But both parties are appreciative of the caution being taken by the quarterback after the third major surgical procedure of his career, and the long-term effects of a premature return.
It’s Lulay’s call and in a quiet moment earlier this week, he admitted he wouldn’t mind a bit more recovery time, giving him a chance to go full speed just as a CFL receiver appreciates the benefit of crossing the line of scrimmage in a sprint at the snap.
But a struggling team also has needs, which left Lulay seeking balance and the Lions trying not to be seen as pushy.
Though Jennings has to sit, Buono was put in the delicate position of encouraging the younger Lions quarterback this week in the event he is still needed. But there’s also little doubt Jennings’ frustration is matched by new offensive coordinator Jarious Jackson. It has already spun suggestions, according to TSN sources, that Jennings’ recovery could eventually continue elsewhere, though shot down for the time being by the man now in charge of the Lions.
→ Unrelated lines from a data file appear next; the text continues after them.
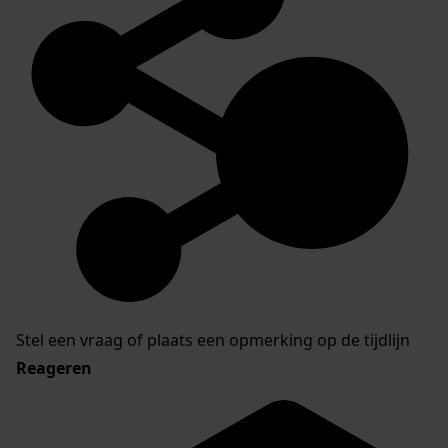
Stel een vraag of plaats een opmerking op de tijdlijn
Reageren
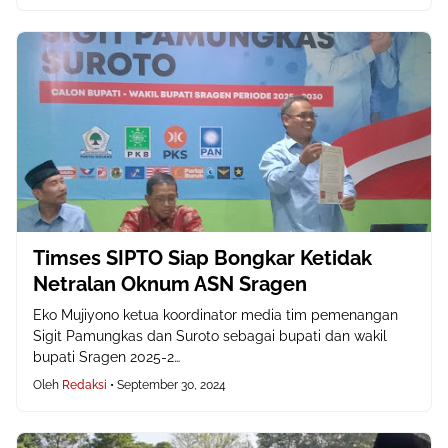
Timses SIPTO Siap Bongkar Ketidak
Netralan Oknum ASN Sragen
Eko Mujiyono ketua koordinator media tim pemenangan
Sigit Pamungkas dan Suroto sebagai bupati dan wakil
bupati Sragen 2025-2…
Oleh
Redaksi
•
September 30, 2024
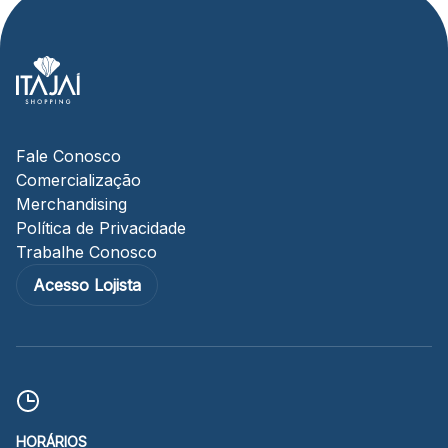
Fale Conosco
Comercialização
Merchandising
Política de Privacidade
Trabalhe Conosco
Acesso Lojista
HORÁRIOS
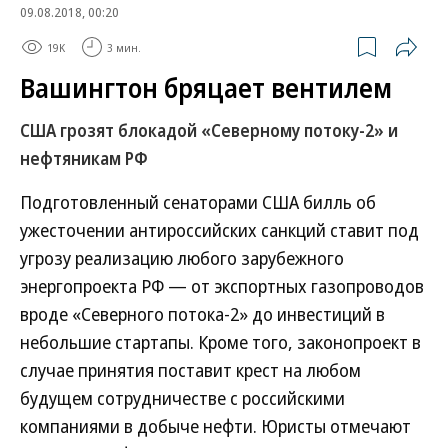
09.08.2018, 00:20
19K
3 мин.
Вашингтон бряцает вентилем
США грозят блокадой «Северному потоку-2» и
нефтяникам РФ
Подготовленный сенаторами США билль об
ужесточении антироссийских санкций ставит под
угрозу реализацию любого зарубежного
энергопроекта РФ — от экспортных газопроводов
вроде «Северного потока-2» до инвестиций в
небольшие стартапы. Кроме того, законопроект в
случае принятия поставит крест на любом
будущем сотрудничестве с российскими
компаниями в добыче нефти. Юристы отмечают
“Noone thinks he’s a write-off,” general manager Ed Hervey said on TSN 1040 Thursday.
Those words will be encouraging to Jennings, who for the first time admitted to the angst that comes upon becoming a career sub-.500 CFL pivot for the first time last week, and one who isn’t seeing the field as he did two years ago.
“It’s a funny dynamic. When you’re in a rut it sometimes is hard to get out,” Jennings said. “I’m frustrated we’re losing. I’m frustrated I’m not playing up to par. I know it’s hard and frustrating for everyone to see but I’m the one who has to deal with it.”
Jennings won’t deal with it alone. He and Lulay will surely talk a time or two before kickoff Saturday as the Lions prepare to make another major change. Friends first, then to likely take back the torch.